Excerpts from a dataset
=== Begin Enclosure ===

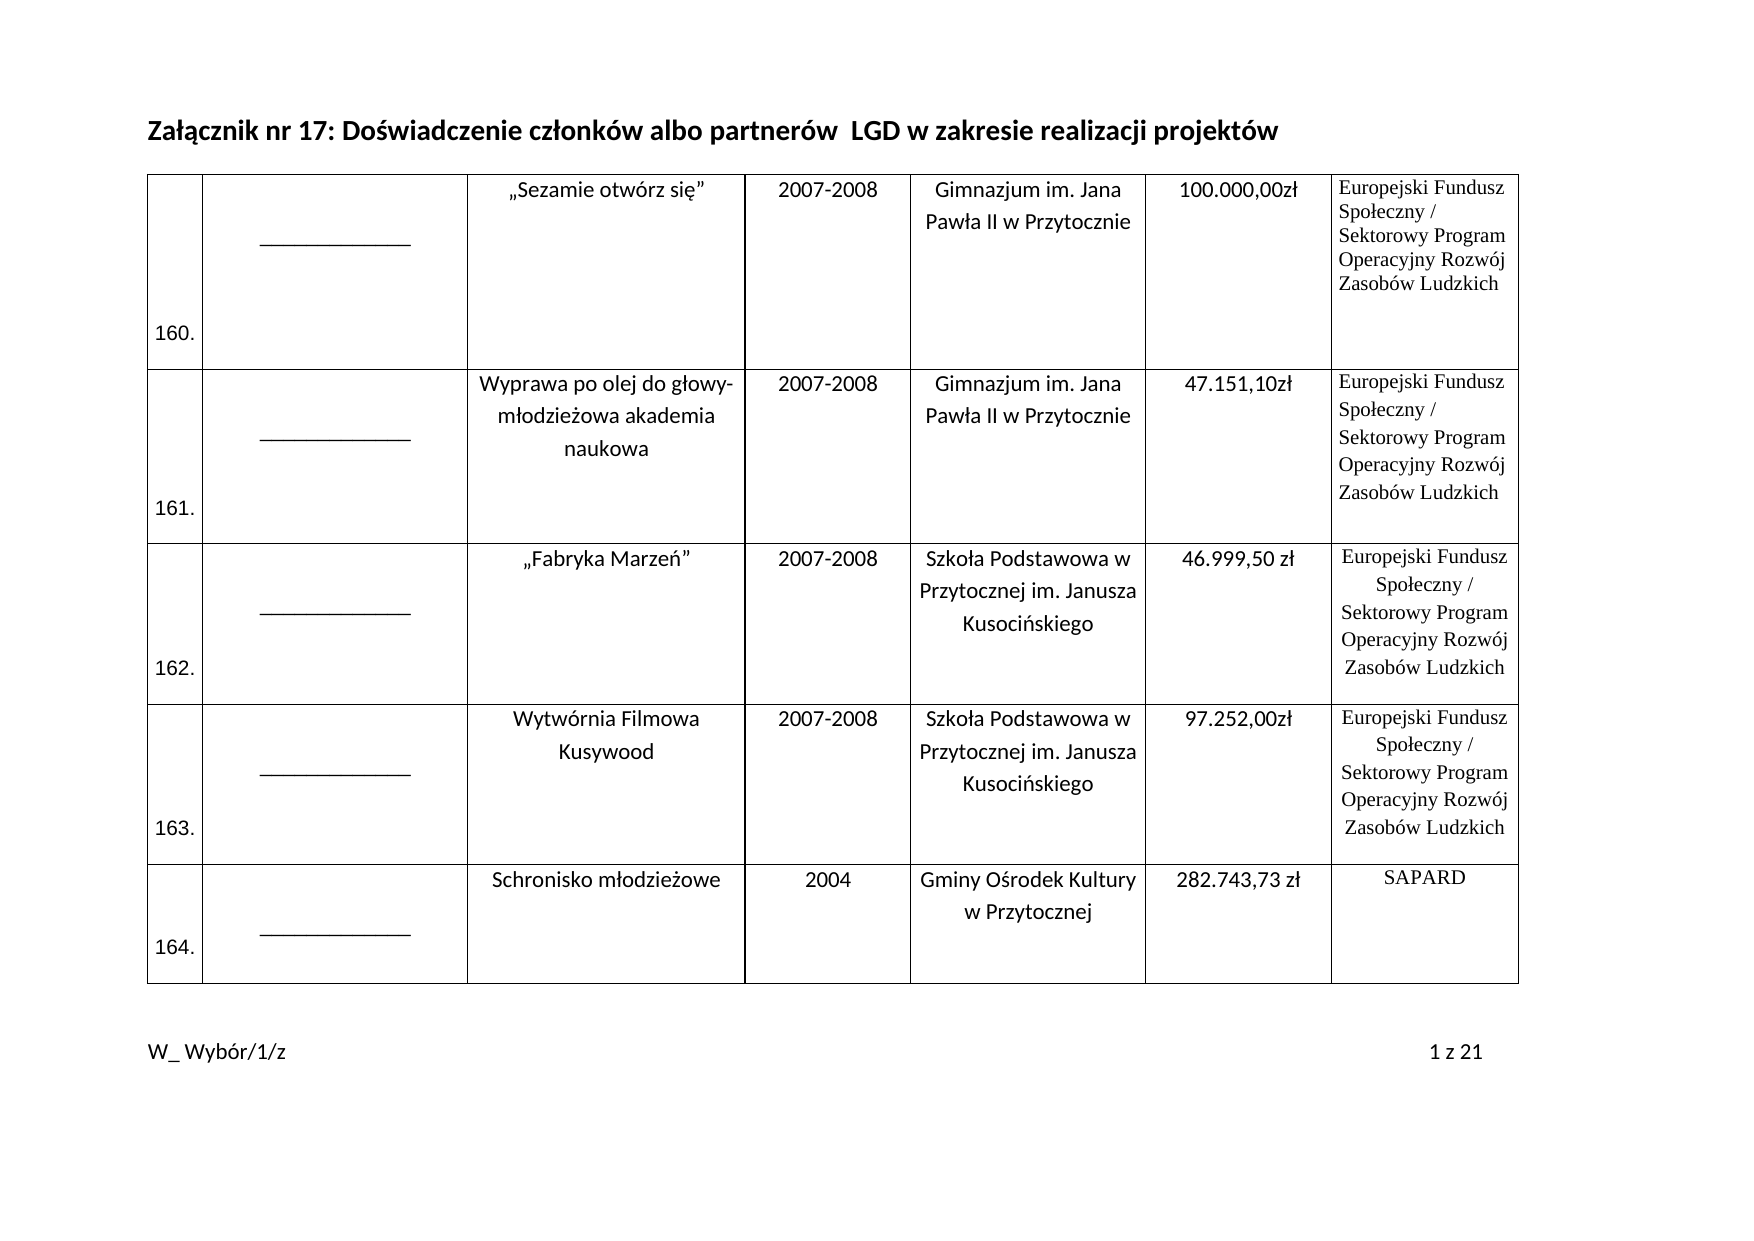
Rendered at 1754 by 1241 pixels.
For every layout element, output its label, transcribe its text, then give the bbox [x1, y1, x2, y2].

text Załącznik nr 17: Doświadczenie członków albo partnerów LGD w zakresie realizacji projektów [148, 112, 1606, 148]
table_cell _____________ [203, 705, 467, 864]
table_cell Szkoła Podstawowa w Przytocznej im. Janusza Kusocińskiego [911, 544, 1145, 703]
table_cell 2007-2008 [746, 544, 910, 703]
table_cell 282.743,73 zł [1146, 865, 1331, 983]
table_cell Gminy Ośrodek Kultury w Przytocznej [911, 865, 1145, 983]
table_cell 163. [148, 705, 202, 864]
table_cell 2007-2008 [746, 370, 910, 543]
table_header „Sezamie otwórz się” [468, 175, 744, 368]
table_cell Wyprawa po olej do głowy- młodzieżowa akademia naukowa [468, 370, 744, 543]
table_header _____________ [203, 175, 467, 368]
table_cell _____________ [203, 544, 467, 703]
table_cell Szkoła Podstawowa w Przytocznej im. Janusza Kusocińskiego [911, 705, 1145, 864]
table_cell 164. [148, 865, 202, 983]
table_cell SAPARD [1332, 865, 1518, 983]
table_cell 161. [148, 370, 202, 543]
table_cell Europejski Fundusz Społeczny / Sektorowy Program Operacyjny Rozwój Zasobów Ludzkich [1332, 544, 1518, 703]
table_header 100.000,00zł [1146, 175, 1331, 368]
table_header Europejski Fundusz Społeczny / Sektorowy Program Operacyjny Rozwój Zasobów Ludzkich [1332, 175, 1518, 368]
table_cell 46.999,50 zł [1146, 544, 1331, 703]
table_cell _____________ [203, 865, 467, 983]
table_cell 47.151,10zł [1146, 370, 1331, 543]
table_cell _____________ [203, 370, 467, 543]
table_cell 97.252,00zł [1146, 705, 1331, 864]
table_cell 2004 [746, 865, 910, 983]
table_header 2007-2008 [746, 175, 910, 368]
table_cell „Fabryka Marzeń” [468, 544, 744, 703]
table_cell 2007-2008 [746, 705, 910, 864]
table_cell Gimnazjum im. Jana Pawła II w Przytocznie [911, 370, 1145, 543]
table_cell Europejski Fundusz Społeczny / Sektorowy Program Operacyjny Rozwój Zasobów Ludzkich [1332, 370, 1518, 543]
table_cell Wytwórnia Filmowa Kusywood [468, 705, 744, 864]
table_header 160. [148, 175, 202, 368]
table_cell Schronisko młodzieżowe [468, 865, 744, 983]
table_header Gimnazjum im. Jana Pawła II w Przytocznie [911, 175, 1145, 368]
table_cell 162. [148, 544, 202, 703]
text W_ Wybór/1/z 1 z 21 [148, 1037, 1606, 1065]
table_cell Europejski Fundusz Społeczny / Sektorowy Program Operacyjny Rozwój Zasobów Ludzkich [1332, 705, 1518, 864]
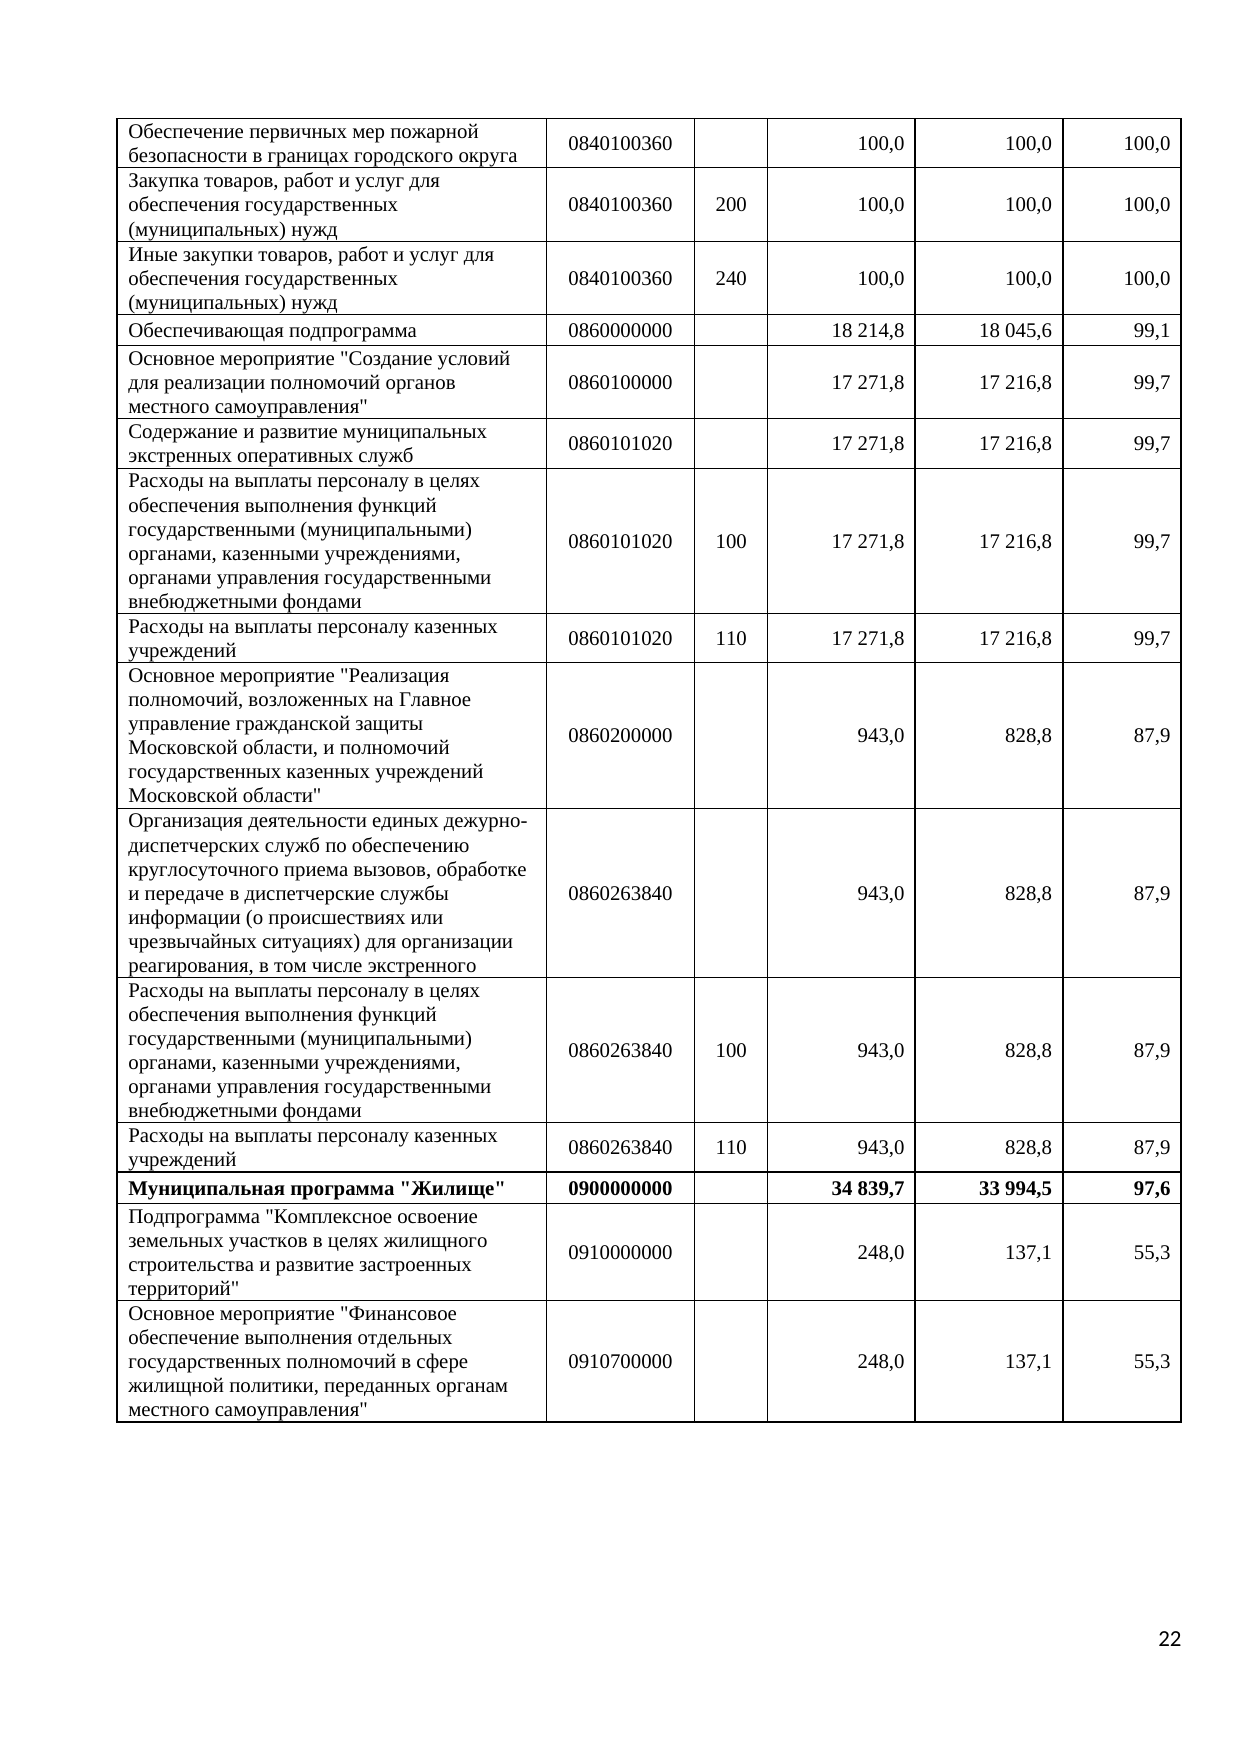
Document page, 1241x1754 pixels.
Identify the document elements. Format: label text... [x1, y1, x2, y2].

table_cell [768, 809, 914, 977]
table_cell 18 045,6 [916, 315, 1062, 345]
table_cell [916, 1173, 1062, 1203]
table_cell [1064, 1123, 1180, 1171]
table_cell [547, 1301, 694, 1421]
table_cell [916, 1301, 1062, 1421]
table_cell Иные закупки товаров, работ и услуг для обеспечения государственных (муниципальных) нужд [118, 242, 546, 314]
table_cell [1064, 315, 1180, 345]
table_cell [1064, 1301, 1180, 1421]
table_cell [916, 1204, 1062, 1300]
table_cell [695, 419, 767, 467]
table_cell 0840100360 [547, 242, 694, 314]
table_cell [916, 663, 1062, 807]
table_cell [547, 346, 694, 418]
table_cell 0840100360 [547, 119, 694, 167]
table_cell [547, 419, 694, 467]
table_cell 100,0 [768, 242, 914, 314]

=== End Enclosure ===

Problem statement
Omit all pictures while transcribing the entries verbatim.

Response below
Rendered at 1754 by 1241 pixels.
For every layout element, output its label, transcribe its text, then give the bbox [x1, y1, x2, y2].

text Załącznik nr 17: Doświadczenie członków albo partnerów LGD w zakresie realizacji projektów [148, 112, 1606, 148]
table_cell _____________ [203, 705, 467, 864]
table_cell Szkoła Podstawowa w Przytocznej im. Janusza Kusocińskiego [911, 544, 1145, 703]
table_cell 2007-2008 [746, 544, 910, 703]
table_cell 282.743,73 zł [1146, 865, 1331, 983]
table_cell Gminy Ośrodek Kultury w Przytocznej [911, 865, 1145, 983]
table_cell 163. [148, 705, 202, 864]
table_cell 2007-2008 [746, 370, 910, 543]
table_header „Sezamie otwórz się” [468, 175, 744, 368]
table_cell Wyprawa po olej do głowy- młodzieżowa akademia naukowa [468, 370, 744, 543]
table_header _____________ [203, 175, 467, 368]
table_cell _____________ [203, 544, 467, 703]
table_cell Szkoła Podstawowa w Przytocznej im. Janusza Kusocińskiego [911, 705, 1145, 864]
table_cell 164. [148, 865, 202, 983]
table_cell SAPARD [1332, 865, 1518, 983]
table_cell 161. [148, 370, 202, 543]
table_cell Europejski Fundusz Społeczny / Sektorowy Program Operacyjny Rozwój Zasobów Ludzkich [1332, 544, 1518, 703]
table_header 100.000,00zł [1146, 175, 1331, 368]
table_header Europejski Fundusz Społeczny / Sektorowy Program Operacyjny Rozwój Zasobów Ludzkich [1332, 175, 1518, 368]
table_cell 46.999,50 zł [1146, 544, 1331, 703]
table_cell _____________ [203, 865, 467, 983]
table_cell 47.151,10zł [1146, 370, 1331, 543]
table_cell _____________ [203, 370, 467, 543]
table_cell 97.252,00zł [1146, 705, 1331, 864]
table_cell 2004 [746, 865, 910, 983]
table_header 2007-2008 [746, 175, 910, 368]
table_cell „Fabryka Marzeń” [468, 544, 744, 703]
table_cell 2007-2008 [746, 705, 910, 864]
table_cell Gimnazjum im. Jana Pawła II w Przytocznie [911, 370, 1145, 543]
table_cell Europejski Fundusz Społeczny / Sektorowy Program Operacyjny Rozwój Zasobów Ludzkich [1332, 370, 1518, 543]
table_cell Wytwórnia Filmowa Kusywood [468, 705, 744, 864]
table_header 160. [148, 175, 202, 368]
table_cell Schronisko młodzieżowe [468, 865, 744, 983]
table_header Gimnazjum im. Jana Pawła II w Przytocznie [911, 175, 1145, 368]
table_cell 162. [148, 544, 202, 703]
text W_ Wybór/1/z 1 z 21 [148, 1037, 1606, 1065]
table_cell Europejski Fundusz Społeczny / Sektorowy Program Operacyjny Rozwój Zasobów Ludzkich [1332, 705, 1518, 864]
Document page, 1241x1754 pixels.
Identify the document elements. Format: label text... [x1, y1, x2, y2].

table_cell [768, 809, 914, 977]
table_cell 18 045,6 [916, 315, 1062, 345]
table_cell [916, 1173, 1062, 1203]
table_cell [1064, 1123, 1180, 1171]
table_cell [547, 1301, 694, 1421]
table_cell [916, 1301, 1062, 1421]
table_cell Иные закупки товаров, работ и услуг для обеспечения государственных (муниципальных) нужд [118, 242, 546, 314]
table_cell [1064, 315, 1180, 345]
table_cell [1064, 1301, 1180, 1421]
table_cell [916, 1204, 1062, 1300]
table_cell [695, 419, 767, 467]
table_cell 0840100360 [547, 242, 694, 314]
table_cell [916, 663, 1062, 807]
table_cell [547, 346, 694, 418]
table_cell 0840100360 [547, 119, 694, 167]
table_cell [547, 419, 694, 467]
table_cell 100,0 [768, 242, 914, 314]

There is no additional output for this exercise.